The Fifth Quartet’s main claim to originality is the rather unusual movement structure: in fact, one might describe it as a single movement work in which the opening Largo, somewhat severe and stark, opens out into a sunny Allegro which transforms the Largo’s theme, only for this happy diversion to be interrupted by the return of the Largo which serves as a ‘cool’ prelude – played here with minimal vibrato – to the final, motivically linked, Menuetto.  There were some interesting features to note: the close intertwining of the voices, within a restricted tessitura; some interesting harmonic ‘interruptions’; the use of paired instruments in sparse textural arrangements.  But, overall, though the Aris Quartet worked hard to make the music ‘communicate’, Sirmen’s Fifth Quartet felt quite lightweight: a sort of Boccherini meets Chevalier de Saint-Georges divertissement.

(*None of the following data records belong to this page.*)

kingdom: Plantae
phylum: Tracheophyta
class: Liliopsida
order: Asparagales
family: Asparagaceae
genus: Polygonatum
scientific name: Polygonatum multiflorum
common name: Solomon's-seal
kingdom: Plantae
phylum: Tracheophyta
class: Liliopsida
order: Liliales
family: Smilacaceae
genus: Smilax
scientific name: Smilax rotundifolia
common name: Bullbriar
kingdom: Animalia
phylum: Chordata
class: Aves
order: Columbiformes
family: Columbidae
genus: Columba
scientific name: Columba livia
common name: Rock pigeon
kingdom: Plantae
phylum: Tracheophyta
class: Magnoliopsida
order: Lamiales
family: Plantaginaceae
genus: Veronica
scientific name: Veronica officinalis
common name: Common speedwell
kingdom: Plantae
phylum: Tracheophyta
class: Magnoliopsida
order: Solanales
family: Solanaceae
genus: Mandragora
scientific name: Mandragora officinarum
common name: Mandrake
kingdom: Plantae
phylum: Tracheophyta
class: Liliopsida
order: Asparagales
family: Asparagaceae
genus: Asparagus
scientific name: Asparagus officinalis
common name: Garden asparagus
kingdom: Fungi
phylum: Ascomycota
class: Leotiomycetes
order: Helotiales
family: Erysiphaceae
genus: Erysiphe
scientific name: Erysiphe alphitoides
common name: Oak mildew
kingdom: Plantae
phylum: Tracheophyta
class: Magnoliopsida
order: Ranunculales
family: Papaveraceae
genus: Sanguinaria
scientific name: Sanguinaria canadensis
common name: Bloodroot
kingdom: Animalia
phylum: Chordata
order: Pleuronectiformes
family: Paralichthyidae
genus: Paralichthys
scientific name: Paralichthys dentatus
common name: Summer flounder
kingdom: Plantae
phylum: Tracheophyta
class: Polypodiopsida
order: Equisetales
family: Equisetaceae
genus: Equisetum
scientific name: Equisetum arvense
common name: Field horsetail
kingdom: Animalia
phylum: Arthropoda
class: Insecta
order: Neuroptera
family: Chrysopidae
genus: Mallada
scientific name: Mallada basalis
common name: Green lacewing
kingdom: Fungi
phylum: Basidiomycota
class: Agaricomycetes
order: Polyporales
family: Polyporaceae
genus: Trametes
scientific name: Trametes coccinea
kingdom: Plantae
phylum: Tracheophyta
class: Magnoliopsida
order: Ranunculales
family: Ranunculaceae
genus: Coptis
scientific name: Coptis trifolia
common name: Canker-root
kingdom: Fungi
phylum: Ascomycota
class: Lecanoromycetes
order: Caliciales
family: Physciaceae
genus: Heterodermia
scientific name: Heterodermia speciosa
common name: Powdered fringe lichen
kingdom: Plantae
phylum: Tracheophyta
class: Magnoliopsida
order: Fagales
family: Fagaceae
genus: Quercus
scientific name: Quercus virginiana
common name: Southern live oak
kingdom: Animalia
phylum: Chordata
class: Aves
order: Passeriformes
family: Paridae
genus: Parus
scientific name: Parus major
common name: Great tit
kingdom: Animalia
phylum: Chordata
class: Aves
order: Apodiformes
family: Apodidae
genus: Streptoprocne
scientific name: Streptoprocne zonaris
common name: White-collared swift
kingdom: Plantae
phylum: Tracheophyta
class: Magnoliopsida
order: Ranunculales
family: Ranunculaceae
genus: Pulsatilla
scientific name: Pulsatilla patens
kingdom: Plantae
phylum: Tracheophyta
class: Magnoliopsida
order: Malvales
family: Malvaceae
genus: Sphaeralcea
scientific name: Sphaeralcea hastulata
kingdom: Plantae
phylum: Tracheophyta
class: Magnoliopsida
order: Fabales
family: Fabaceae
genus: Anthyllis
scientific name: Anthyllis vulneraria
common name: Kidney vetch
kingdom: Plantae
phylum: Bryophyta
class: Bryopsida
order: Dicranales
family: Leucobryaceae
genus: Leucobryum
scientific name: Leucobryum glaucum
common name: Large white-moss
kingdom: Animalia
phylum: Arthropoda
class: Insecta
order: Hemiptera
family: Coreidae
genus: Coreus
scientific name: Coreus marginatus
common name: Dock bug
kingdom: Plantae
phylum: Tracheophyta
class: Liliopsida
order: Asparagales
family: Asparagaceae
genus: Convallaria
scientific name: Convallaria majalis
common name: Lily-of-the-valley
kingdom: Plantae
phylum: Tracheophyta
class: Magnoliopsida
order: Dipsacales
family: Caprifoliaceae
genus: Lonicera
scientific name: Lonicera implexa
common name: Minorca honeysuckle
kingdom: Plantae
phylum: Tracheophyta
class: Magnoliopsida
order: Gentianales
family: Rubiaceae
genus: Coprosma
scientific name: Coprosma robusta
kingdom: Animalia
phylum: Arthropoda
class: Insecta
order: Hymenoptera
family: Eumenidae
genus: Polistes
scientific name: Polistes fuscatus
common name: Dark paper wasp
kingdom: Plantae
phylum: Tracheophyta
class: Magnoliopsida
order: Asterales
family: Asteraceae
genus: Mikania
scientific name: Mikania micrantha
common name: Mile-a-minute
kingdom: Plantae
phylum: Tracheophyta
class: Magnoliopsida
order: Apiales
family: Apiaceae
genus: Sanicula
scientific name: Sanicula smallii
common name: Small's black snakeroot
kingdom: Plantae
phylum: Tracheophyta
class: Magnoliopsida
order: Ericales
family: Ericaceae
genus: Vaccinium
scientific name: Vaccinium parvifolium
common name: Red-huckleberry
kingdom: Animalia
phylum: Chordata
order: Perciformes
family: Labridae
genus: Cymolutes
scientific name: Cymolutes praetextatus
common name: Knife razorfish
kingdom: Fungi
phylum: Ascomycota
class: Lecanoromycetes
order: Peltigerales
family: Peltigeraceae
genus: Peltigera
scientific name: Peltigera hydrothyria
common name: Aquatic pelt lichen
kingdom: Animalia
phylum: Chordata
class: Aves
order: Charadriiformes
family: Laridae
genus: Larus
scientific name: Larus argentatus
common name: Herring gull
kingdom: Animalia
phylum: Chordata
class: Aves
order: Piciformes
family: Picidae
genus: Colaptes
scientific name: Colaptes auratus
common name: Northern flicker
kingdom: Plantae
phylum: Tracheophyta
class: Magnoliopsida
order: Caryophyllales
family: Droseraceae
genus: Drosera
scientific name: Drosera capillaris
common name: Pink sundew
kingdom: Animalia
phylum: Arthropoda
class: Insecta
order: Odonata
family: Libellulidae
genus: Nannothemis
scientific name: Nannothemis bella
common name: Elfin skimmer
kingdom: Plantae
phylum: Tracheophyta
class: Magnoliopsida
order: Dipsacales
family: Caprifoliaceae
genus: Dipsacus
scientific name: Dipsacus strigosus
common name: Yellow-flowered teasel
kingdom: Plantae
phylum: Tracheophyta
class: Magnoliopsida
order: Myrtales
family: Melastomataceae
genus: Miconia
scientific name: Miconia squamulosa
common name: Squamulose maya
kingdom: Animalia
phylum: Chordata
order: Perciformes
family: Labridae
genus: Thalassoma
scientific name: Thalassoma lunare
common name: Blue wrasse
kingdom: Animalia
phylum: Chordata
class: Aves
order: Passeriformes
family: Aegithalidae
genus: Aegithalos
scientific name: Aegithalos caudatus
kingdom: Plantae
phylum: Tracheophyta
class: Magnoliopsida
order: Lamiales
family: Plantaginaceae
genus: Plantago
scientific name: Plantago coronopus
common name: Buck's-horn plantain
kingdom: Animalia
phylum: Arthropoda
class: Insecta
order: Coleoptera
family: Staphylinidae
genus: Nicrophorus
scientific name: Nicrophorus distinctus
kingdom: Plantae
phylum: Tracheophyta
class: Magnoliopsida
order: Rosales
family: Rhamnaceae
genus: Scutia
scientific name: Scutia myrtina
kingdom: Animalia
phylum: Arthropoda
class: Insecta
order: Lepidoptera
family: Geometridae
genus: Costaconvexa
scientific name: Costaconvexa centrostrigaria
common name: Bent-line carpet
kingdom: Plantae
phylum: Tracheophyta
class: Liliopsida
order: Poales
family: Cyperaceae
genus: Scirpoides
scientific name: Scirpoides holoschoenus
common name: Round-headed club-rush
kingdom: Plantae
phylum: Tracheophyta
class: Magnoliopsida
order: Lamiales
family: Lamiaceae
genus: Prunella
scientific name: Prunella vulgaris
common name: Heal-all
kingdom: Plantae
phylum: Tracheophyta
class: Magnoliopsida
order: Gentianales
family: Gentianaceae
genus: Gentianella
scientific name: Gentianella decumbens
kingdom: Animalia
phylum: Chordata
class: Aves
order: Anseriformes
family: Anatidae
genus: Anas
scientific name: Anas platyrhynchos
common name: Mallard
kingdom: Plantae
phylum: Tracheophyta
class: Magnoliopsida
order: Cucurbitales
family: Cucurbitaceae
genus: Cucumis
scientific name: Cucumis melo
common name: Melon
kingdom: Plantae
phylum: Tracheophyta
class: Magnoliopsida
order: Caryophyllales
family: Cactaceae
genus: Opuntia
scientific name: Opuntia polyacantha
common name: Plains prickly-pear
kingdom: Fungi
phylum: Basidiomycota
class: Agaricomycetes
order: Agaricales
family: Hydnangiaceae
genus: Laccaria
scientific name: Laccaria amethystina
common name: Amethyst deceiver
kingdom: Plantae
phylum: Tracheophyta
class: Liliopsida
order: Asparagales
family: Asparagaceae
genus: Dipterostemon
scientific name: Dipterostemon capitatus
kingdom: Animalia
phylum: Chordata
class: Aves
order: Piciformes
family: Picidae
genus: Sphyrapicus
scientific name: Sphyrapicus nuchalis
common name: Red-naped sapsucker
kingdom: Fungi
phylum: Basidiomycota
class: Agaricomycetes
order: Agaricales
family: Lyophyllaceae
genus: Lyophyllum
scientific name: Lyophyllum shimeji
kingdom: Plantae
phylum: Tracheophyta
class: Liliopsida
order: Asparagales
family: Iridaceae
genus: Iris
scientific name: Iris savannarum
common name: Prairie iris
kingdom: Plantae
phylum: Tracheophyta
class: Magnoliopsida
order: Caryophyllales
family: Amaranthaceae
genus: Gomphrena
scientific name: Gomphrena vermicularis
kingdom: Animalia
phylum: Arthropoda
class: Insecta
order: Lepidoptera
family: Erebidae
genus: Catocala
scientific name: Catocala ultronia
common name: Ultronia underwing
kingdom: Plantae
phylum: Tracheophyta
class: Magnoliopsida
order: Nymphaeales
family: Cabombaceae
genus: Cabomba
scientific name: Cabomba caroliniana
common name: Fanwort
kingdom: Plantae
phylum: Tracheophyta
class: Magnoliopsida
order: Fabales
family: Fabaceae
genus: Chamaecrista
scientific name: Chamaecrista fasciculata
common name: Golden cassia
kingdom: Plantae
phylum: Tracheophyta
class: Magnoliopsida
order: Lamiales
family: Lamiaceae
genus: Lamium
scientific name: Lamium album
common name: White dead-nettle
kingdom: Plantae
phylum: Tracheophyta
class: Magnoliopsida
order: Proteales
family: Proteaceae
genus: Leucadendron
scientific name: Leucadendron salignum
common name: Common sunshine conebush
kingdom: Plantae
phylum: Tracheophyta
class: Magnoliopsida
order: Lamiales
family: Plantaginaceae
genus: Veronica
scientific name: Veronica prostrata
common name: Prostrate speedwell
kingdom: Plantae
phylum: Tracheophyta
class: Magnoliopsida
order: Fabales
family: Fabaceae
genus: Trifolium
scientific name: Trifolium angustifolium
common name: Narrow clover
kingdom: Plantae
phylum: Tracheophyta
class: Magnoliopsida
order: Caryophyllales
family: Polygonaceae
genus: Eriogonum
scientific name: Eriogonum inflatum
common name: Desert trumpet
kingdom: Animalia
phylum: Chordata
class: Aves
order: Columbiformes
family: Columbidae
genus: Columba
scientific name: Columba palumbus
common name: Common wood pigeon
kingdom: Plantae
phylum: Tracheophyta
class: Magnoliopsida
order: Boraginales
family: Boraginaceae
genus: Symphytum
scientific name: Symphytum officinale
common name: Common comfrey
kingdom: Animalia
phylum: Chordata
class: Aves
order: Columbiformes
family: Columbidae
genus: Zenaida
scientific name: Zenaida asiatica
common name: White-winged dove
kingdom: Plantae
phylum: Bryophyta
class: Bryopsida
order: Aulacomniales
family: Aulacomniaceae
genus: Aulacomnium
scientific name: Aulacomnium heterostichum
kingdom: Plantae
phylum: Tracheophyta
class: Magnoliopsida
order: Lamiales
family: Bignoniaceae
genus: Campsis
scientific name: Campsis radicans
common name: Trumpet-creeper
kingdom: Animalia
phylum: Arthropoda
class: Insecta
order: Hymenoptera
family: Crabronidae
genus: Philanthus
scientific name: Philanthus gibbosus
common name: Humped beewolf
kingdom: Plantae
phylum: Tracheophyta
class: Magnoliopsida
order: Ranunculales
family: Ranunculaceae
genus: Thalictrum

Haydn’s Op.76 No.4 Quartet, the ‘Sunrise’, brought gravity and substance to the Cadogan Hall.  The first violin’s upward curl at the start of the Allegro con spirito was beautifully phrased, and the Aris Quartet displayed sensitivity to the harmonic nuances balanced by robustness in the more dynamic and energetic passagework.  Bright sforzandos, springy syncopations, lithe semiquavers oscillations, and quite gruff and dry spiccatos (again) contributed to the vibrancy of the overall soundscape.  At the start of the Development section there was a welcome spaciousness, with the move to the minor tonality, before the theme was grabbed by the scruff of its neck and subjected, in a short space of time, to busy development, transformation and translation.  The Recapitulation brought relief, and the climbing coils concluded with much more emphatic cadences.  The was a searching quality as the material was reprised and varied, and a sense of confidence was communicated when it found its true path.  

The following Adagio had a lovely reedy quality at the start – like a squeeze box, with juicy swells – which contrasted subsequently with a transparency facilitating dialogue between the first violin and cello, always pushing forward.  The Menuetto possessed delightful grace: but just as one felt as if one might be whisked off one’s feet, the Aris truncated the dream with a robust, realistic stamp! – and such rustic honesty created continuity into the drone and thigh-slapping of the Trio.  To my ears the final Allegro, ma non troppo felt too agitated: there was too much intervention – dynamic, textural – in a theme which should surely unfold sweetly, like a song.  The minor key variation was quite intense, but with the restatement of the original theme there was a gradual and compelling increase of tempo, leading to a Più Allegro which swept all along in its wake.

The Aris Quartet’s encore was the Finale: vivace ma non troppo of Dvořák’s ‘American’ Quartet.  It was skilfully and expressively played, and presumably designed to display a wider expressive palette, but somewhat at odds with the spirit of the preceding concert.  Nevertheless, it did make me want to hear the Aris Quartet again, especially in repertoire that takes a step from the eighteenth century into less genteel worlds.